**Data items**

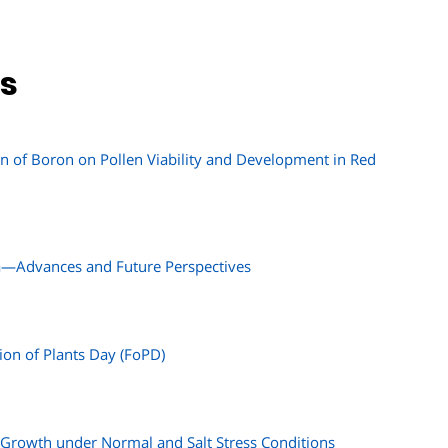
ns
ion of Boron on Pollen Viability and Development in Red
a—Advances and Future Perspectives
ion of Plants Day (FoPD)
Growth under Normal and Salt Stress Conditions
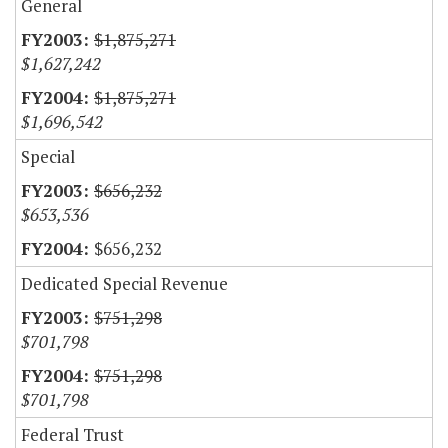
General
$1,875,271
$1,627,242
$1,875,271
$1,696,542
Special
$656,232
$653,536
$656,232
Dedicated Special Revenue
$751,298
$701,798
$751,298
$701,798
Federal Trust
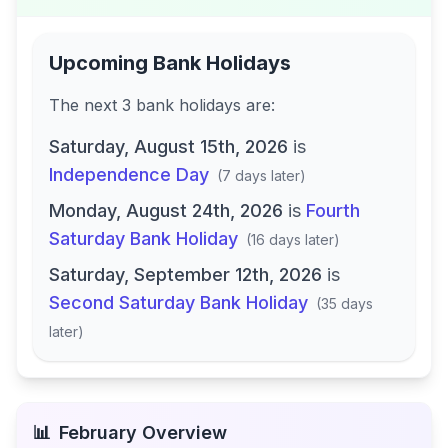
Upcoming Bank Holidays
The next
3
bank
holidays are
:
Saturday, August 15th, 2026
is
Independence Day
(
7 days later
)
Monday, August 24th, 2026
is
Fourth
Saturday Bank Holiday
(
16 days later
)
Saturday, September 12th, 2026
is
Second Saturday Bank Holiday
(
35 days
later
)
📊
February
Overview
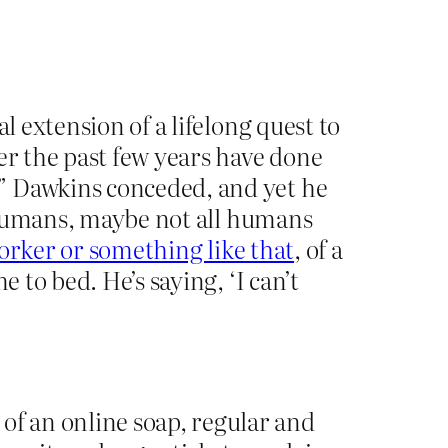
l extension of a lifelong quest to
er the past few years have done
” Dawkins conceded, and yet he
in humans, maybe not all humans
orker or something like that
, of a
 to bed. He’s saying, ‘I can’t
f an online soap, regular and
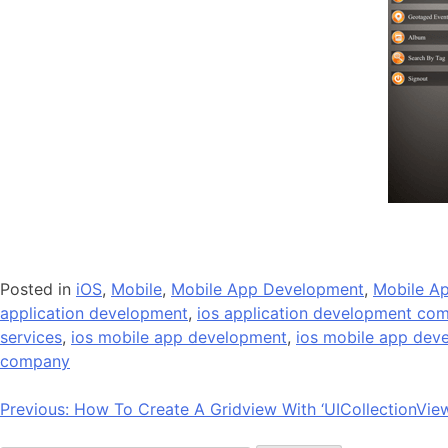
Posted in
iOS
,
Mobile
,
Mobile App Development
,
Mobile Ap
application development
,
ios application development co
services
,
ios mobile app development
,
ios mobile app de
company
Post
Previous:
How To Create A Gridview With ‘UICollectionVie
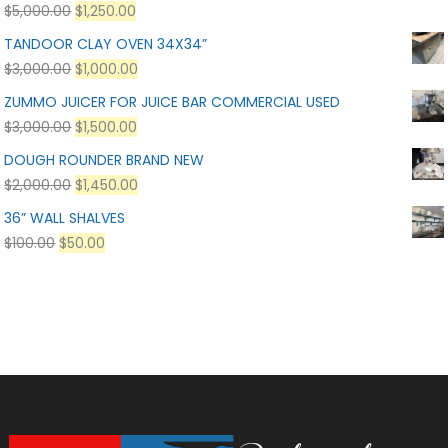
$
5,000.00
$
1,250.00
TANDOOR CLAY OVEN 34X34”
$
3,000.00
$
1,000.00
ZUMMO JUICER FOR JUICE BAR COMMERCIAL USED
$
3,000.00
$
1,500.00
DOUGH ROUNDER BRAND NEW
$
2,000.00
$
1,450.00
36” WALL SHALVES
$
100.00
$
50.00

**Task statement**
Transcribe the text lines exactly as they stand, from the start of the records through the line containing "Growth under Normal". Leave the pictures out of your answer.

**Answer to this task**
ns
ion of Boron on Pollen Viability and Development in Red
a—Advances and Future Perspectives
ion of Plants Day (FoPD)
Growth under Normal and Salt Stress Conditions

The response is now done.